LipNet is an advanced deep learning model designed for lip reading. It takes silent video clips as input, analyzes lip movements, and predicts the corresponding text captions. By leveraging cutting-edge neural network architectures like 3D Convolutional Layers, Bidirectional LSTMs, and Connectionist Temporal Classification (CTC), LipNet achieves impressive results in translating visual lip movements into textual representations.
3D Convolutional Layers (Conv3D): These layers extract spatial and temporal features from the video frames. The filters move in three dimensions (height, width, and time), capturing patterns across consecutive frames.
Batch Normalization (BatchNormalization): This layer helps stabilize the training process by normalizing the inputs to the activation functions, making the network less sensitive to the initial weights and learning rate.
Activation Function (Activation('relu')): The ReLU (Rectified Linear Unit) activation introduces non-linearity, allowing the network to learn more complex relationships in the data. 3D Max Pooling Layers (MaxPool3D): These layers reduce the spatial dimensions of the feature maps, which helps to reduce computation and makes the network more robust to small variations in the input.
Time Distributed Flatten (TimeDistributed(Flatten())): This layer flattens the spatial dimensions of the output from the convolutional layers while preserving the time dimension. This prepares the data for the LSTM layers.

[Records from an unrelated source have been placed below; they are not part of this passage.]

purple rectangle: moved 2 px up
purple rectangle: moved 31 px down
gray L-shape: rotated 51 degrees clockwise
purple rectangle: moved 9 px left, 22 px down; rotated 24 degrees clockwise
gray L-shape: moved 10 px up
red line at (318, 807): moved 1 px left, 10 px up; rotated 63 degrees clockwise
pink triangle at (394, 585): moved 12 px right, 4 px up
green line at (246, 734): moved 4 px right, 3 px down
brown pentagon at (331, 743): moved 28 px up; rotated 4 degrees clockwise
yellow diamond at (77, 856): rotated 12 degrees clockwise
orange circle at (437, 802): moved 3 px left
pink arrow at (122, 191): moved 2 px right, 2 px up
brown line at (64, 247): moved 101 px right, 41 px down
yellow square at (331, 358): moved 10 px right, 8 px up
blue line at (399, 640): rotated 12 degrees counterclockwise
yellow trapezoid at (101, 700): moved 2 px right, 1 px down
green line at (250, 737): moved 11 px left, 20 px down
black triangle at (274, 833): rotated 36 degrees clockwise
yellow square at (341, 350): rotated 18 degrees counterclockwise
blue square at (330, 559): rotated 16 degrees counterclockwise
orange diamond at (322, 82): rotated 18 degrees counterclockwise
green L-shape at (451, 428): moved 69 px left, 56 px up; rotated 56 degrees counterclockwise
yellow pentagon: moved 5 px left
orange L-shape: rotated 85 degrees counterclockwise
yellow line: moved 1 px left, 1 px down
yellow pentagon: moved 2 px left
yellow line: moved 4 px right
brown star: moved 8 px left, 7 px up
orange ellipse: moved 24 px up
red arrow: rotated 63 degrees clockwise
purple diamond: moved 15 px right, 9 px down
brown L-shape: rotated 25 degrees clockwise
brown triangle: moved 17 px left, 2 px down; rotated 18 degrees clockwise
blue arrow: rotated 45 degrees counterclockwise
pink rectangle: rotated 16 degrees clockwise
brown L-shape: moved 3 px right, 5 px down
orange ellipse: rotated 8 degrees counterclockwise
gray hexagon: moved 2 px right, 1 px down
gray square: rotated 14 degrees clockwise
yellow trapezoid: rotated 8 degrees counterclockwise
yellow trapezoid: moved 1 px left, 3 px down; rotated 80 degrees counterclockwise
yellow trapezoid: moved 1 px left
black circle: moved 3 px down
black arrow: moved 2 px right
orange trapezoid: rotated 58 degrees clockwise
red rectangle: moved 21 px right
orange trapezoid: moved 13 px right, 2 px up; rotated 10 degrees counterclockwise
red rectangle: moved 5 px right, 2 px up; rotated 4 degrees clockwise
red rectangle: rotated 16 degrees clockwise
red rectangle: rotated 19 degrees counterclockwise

Bidirectional LSTM Layers (Bidirectional(LSTM)): These layers process the sequence of flattened features. Bidirectional LSTMs process the sequence in both forward and backward directions, allowing the network to capture dependencies in both past and future frames.
Dropout (Dropout): This layer randomly sets a fraction of the input units to zero during training, which helps prevent overfitting.
Dense Layer (Dense): This is the output layer, which produces the final predictions. The number of units is equal to the size of your vocabulary plus one (for the CTC blank token), and the 'softmax' activation function outputs a probability distribution over the possible characters for each time step.
The output of the model has a shape of (None, 75, 41), where None represents the batch size, 75 is the number of time steps (frames), and 41 is the number of possible characters (vocabulary size + 1). The output for each time step is a probability distribution over the vocabulary.